Diagnosis and Tests for hematuria
There are a number of tests that, when combined with a physical examination and medical history, will help your doctor make an accurate diagnosis. These can include a simple urine dipstick test that detects the presence of blood, a urine culture that shows up any infection, blood chemistry tests that will demonstrate, amongst other things, kidney function. Microscopic examination may detect cancer cells.

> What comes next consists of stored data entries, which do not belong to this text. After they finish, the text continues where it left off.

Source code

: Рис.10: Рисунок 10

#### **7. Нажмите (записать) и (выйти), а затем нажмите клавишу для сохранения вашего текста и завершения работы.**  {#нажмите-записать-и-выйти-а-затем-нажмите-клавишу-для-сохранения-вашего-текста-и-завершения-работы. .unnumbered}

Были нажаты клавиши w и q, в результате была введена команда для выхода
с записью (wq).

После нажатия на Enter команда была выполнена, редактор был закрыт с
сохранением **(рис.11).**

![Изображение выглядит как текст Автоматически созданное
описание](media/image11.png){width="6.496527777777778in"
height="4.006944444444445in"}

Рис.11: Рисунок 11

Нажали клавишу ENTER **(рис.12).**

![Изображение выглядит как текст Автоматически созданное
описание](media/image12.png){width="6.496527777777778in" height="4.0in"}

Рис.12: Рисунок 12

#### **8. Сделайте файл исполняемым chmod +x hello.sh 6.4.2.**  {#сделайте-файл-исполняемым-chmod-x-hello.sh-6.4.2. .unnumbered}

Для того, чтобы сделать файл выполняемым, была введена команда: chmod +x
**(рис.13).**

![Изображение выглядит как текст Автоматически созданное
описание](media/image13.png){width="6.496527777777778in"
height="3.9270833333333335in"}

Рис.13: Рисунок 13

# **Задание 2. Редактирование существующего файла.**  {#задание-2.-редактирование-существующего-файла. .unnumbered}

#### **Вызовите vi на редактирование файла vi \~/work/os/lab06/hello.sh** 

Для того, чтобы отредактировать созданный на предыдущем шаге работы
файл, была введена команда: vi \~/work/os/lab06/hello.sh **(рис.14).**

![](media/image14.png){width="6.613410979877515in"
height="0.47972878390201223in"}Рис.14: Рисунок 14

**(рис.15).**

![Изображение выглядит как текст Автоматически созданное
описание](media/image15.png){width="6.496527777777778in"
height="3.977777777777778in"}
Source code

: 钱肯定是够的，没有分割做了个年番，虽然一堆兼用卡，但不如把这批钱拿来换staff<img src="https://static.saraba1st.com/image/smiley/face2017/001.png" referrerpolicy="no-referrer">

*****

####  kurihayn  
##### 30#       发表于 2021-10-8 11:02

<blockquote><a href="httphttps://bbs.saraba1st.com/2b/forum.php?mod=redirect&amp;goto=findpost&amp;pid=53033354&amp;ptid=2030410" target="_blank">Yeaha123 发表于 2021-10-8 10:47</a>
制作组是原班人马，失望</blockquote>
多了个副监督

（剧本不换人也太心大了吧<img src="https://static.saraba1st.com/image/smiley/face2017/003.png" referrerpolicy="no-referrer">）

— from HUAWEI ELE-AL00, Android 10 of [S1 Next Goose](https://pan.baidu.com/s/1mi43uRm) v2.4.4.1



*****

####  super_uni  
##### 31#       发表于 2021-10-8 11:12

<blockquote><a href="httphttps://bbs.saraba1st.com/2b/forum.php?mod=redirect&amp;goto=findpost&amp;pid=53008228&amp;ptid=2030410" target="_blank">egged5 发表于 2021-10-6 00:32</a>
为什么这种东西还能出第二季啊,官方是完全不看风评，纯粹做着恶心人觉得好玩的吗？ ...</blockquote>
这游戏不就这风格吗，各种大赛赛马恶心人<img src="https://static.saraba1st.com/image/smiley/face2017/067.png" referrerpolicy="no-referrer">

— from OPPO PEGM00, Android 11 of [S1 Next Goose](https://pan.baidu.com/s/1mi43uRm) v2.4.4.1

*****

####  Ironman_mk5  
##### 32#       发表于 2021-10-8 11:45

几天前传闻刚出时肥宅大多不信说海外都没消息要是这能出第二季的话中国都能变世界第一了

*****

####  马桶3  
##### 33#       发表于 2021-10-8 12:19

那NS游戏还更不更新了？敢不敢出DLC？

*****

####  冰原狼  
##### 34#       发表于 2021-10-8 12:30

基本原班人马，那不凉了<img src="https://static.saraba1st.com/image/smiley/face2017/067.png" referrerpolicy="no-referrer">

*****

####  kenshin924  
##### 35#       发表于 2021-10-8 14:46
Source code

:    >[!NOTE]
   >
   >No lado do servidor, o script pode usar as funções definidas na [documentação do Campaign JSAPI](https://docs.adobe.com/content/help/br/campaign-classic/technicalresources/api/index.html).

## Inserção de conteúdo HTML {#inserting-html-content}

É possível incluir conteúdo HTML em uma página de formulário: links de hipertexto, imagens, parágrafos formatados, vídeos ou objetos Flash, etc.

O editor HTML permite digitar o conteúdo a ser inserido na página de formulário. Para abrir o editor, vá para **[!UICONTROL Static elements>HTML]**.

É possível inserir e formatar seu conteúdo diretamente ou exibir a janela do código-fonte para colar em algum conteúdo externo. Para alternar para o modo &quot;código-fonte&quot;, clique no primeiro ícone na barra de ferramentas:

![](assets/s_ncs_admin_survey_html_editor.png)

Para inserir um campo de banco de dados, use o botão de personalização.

IVP: an intravenous pyelogram, is an X-ray test where a dye containing iodine is tracked on its journey through the genito-urinary system showing up any abnormalities.
Cystoscopy: a flexible fibre optic tube can be introduced so that the doctor can see any abnormalities may require treatment.
Ultrasound and CAT: (computer assisted tomography) may be required for further investigation if the above tests fail to find a cause.

Treatments for Hematuria
Treatment is dictated by cause, so may comprise, for example, antibiotics, surgery or medication review.

Remember that a change in color of the urine is important. Sometimes a pink or red color can be due to diet, eating excessive amounts of rhubarb, beets or even food coloring. However in most cases a bright red or brown color indicates blood loss.